Time for public servants to stand up against looters
Reports that the Treasury is eyeing the Government Employees Pension Fund (GEPF) as an easy source of funding for bankrupt state-owned enterprises (SOEs) such as South African Airways, Denel, PetroSA and Eskom seem to have come as a surprise to many.
The GEPF is the largest pension fund in SA, providing pensions to most state employees. With 1.2-million contributing members and 400,000 pensioners and beneficiaries, it has R1.6-trillion in assets. That money is there to provide pensions to a lot of people for many years to come.
Unlike our SOEs, it is fully funded, which means the fund owns enough assets of sufficient value to meet its future liabilities — paying the pensions of its members. Although the GEPF is supervised by a board of trustees, the management of its assets is outsourced to the state’s asset manager, the Public Investment Corporation (PIC).

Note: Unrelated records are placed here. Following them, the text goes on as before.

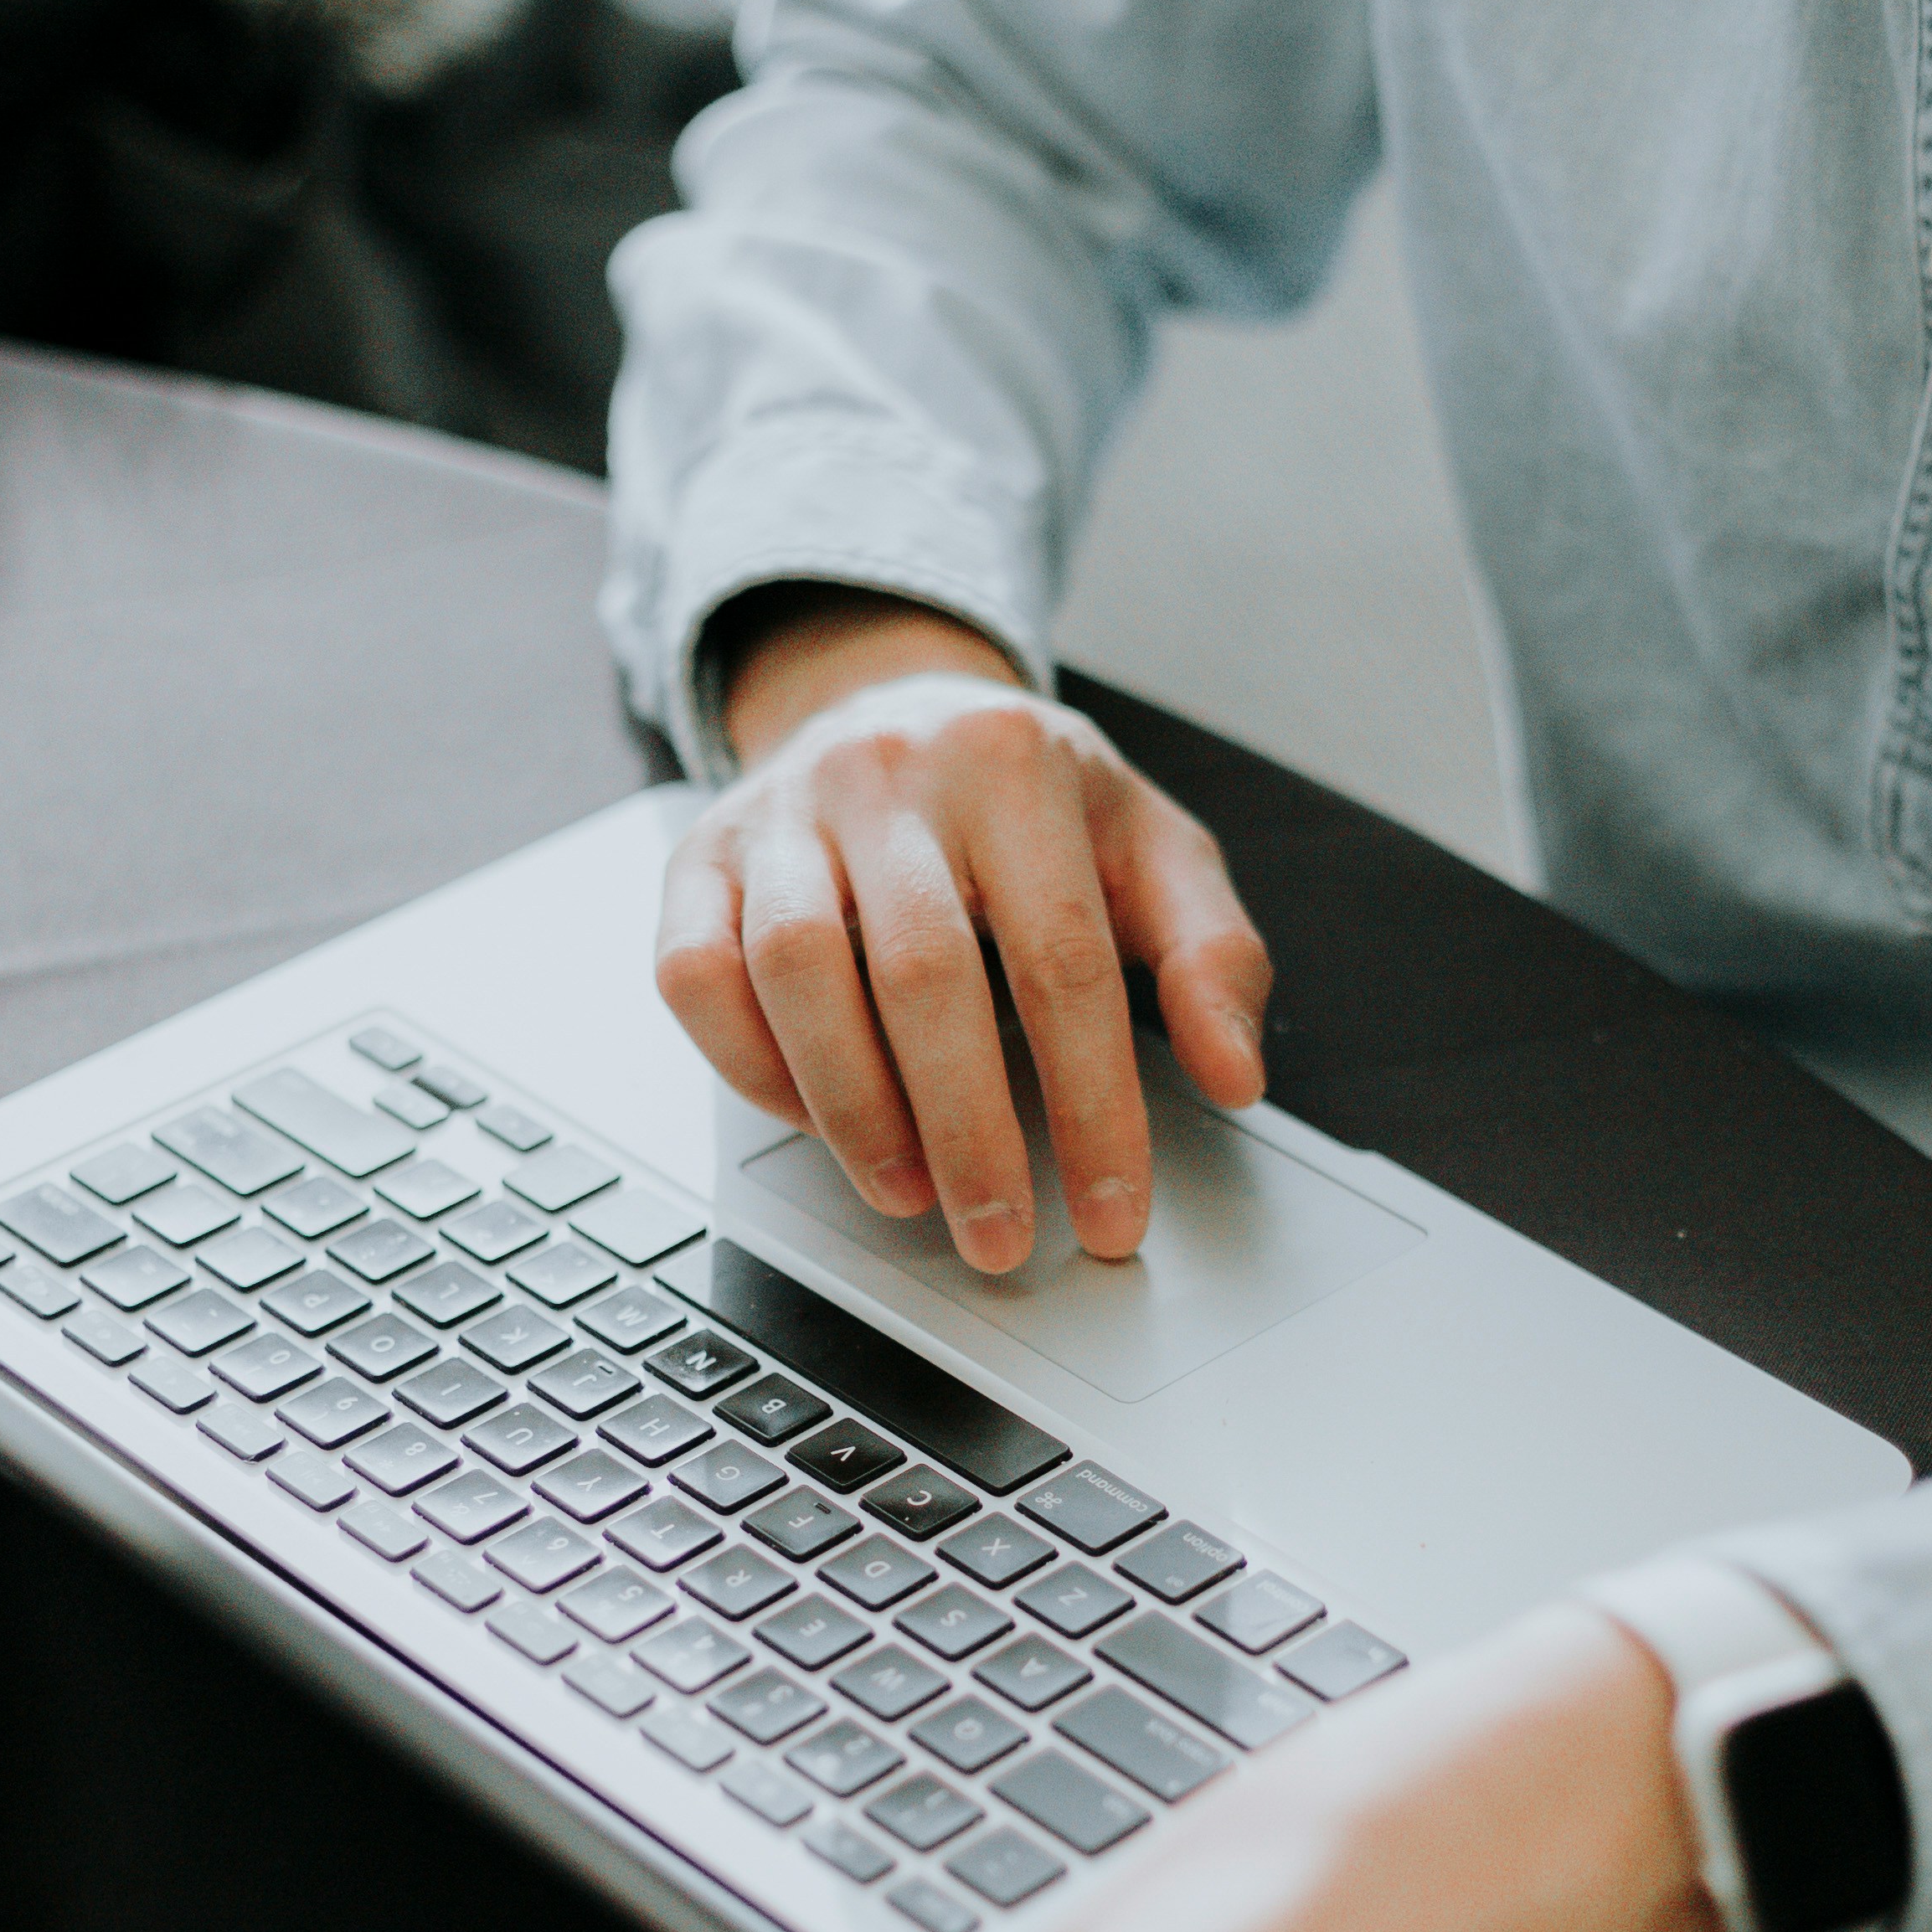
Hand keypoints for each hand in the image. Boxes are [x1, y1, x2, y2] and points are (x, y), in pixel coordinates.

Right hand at [658, 595, 1273, 1273]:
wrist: (887, 695)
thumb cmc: (1028, 798)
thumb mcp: (1149, 845)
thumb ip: (1212, 952)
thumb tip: (1236, 1073)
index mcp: (1015, 765)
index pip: (1064, 961)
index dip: (1093, 1105)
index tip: (1110, 1214)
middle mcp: (888, 774)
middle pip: (925, 975)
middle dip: (968, 1132)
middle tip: (1000, 1237)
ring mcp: (780, 811)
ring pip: (794, 970)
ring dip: (852, 1109)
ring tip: (907, 1194)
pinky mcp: (699, 854)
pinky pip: (695, 971)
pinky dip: (748, 1064)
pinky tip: (811, 1120)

Apart from the GEPF, the PIC manages assets for some other government-affiliated funds. It has its own board of directors, a CEO and an investment team. The board of directors is appointed by the finance minister.
The PIC invests in equities, bonds, property and unlisted assets, both in SA and offshore, much like any other asset manager. Unsurprisingly, given its size and cozy relationship with the state, it is the asset pool most easily accessible when the government and SOEs need to borrow money, particularly now that neither can easily borrow money from global investors after the recent credit rating downgrades.
Consequently, the PIC owns a substantial amount of both government and SOE bonds. The latest salvo was more blatant. The finance minister tried to sell the government’s entire stake in Telkom, valued at about R13bn, to the PIC. This is neither here nor there. At least the PIC would own a hard asset in the form of Telkom shares, which it could then sell. But R13bn is far less than what the state needs to return the SOEs to financial soundness.
Furthermore, just last week, President Jacob Zuma committed SA to a further R75bn in expenditure through three agreements with China and Russia. A week later, Finance Minister Malusi Gigaba started talking about the “R100bn from the PIC” that is needed. Hence it is likely that, irrespective of public outrage, the SOEs will continue to issue more “bonds” to the PIC, as they have done for years.
For the noninvestment minded, bonds are merely loan agreements that oblige the borrower to pay interest on the loan on a regular basis and repay the capital at some future date. However, if the borrower is not financially sound, there is a high risk of default. And that is where we find ourselves with all the SOEs — financially unsound.
Consequently, the concept of using government employees’ retirement savings to prop up firms riddled with corruption, mismanagement, weak governance and outright looting should be abhorrent to South Africans. If the SOEs default on repaying these loans, the PIC will lose money. If the GEPF is not fully funded, it will have to turn to the government to replenish its coffers so that it can continue paying its members’ pensions. When it does, everyone’s taxes will go up, including those of all pensioners, not just GEPF members.
There is a certain irony to the circularity of this flow of money. And hence, more than ever, this is the time for everyone, from civil society, trade unions and, most importantly, GEPF members and pensioners, to step up and say enough is enough. The message to the Treasury should be clear — sort out the SOEs first, appoint strong boards and management, root out inefficiencies and corruption. Then ask investors for money. Otherwise, we would just be throwing good money after bad.